I believe we can achieve a lot through revolutionary forms of positive silent actions, if we really want to. It brings peoples together more effectively than revolutionary violence. When you come right down to it silent action can culminate in a relatively peaceful revolution depending on the level of commitment and awareness of the participants. The perceptive reader can visualize how silent actions speak louder than violence if we think and feel deeply. But thinking and feeling deeply is not possible without genuine human love and solidarity. The truth is most of us ordinary human beings in Ethiopia are also to blame for our dilemma, not only the ruling circles and those international powers sponsoring them. In a world where even love is mostly a commodity most of us are in the grip of poverty, physical and spiritual poverty, and we do all we can to escape to materialism. Consumerism has become our new religion, whether we admit it or not. We never seem to have enough. We must first overcome our many double standards and contradictory ambitions. In a country where many people still believe in jinn, in Satan and in automatic divine intervention, where absolute sources of authority is not only feared but also respected, it is very difficult to achieve genuine political dialogue in which we think for ourselves. My statements here are simple. They do not come from infallible divine inspirations. I cannot rely on an ideology or dogma or any system to underpin them. The reader is invited to question my assumptions, to disprove me if necessary. The point is we cannot achieve anything of substance without peaceful collaboration. To attain this we must have aims that go beyond our narrow short term private desires and aspirations. Silent actions are necessary and possible. Of course easier said than done, because of our own double standards, I must emphasize. Yet, if we are free in our thinking and if we can check our own greed there is no reason for complacency or despair.

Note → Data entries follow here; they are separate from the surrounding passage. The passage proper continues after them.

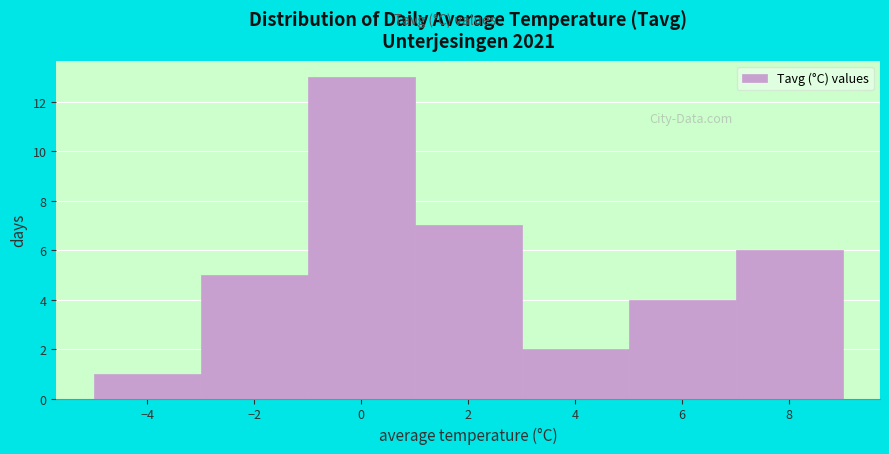

Reading left to right, transcribe this chart: for each bar, give the range it covers on the x-axis and its height. The values are not printed on the chart, so give them approximately, as read against the axis.

-5 to -3: 1
-3 to -1: 5
-1 to 1: 13
1 to 3: 7
3 to 5: 2
5 to 7: 4
7 to 9: 6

I must say finally that the TPLF/EPRDF is still playing desperately with ideas on paper and is even now to some extent capable of systematically exploiting the best of human intentions, among its own cadres and in the wider world. That is exactly what makes it very dangerous, its volatility, its unpredictability and ideological vacillations and pretensions, even after all the crimes it has perpetrated against humanity, inside and outside Ethiopia. Now that China may pump part of its huge reserve into the economies of such dictators as ours, who are the sworn enemies of their own peoples- the Sudan is a good example-, even if western governments stop sponsoring TPLF under pressure at home, there seems to be no end to the saga of repression and violence in our region. One would only hope that China, for its own long term interest, will be wise to reconsider part of its foreign policy that can cause immense suffering to the poor and destitute peoples of Africa. China has ethnic problems of its own. It cannot lose the sight of the fact that Ethiopia is ruled now by an ethnic minority with an extremely brutal ethnic military machine.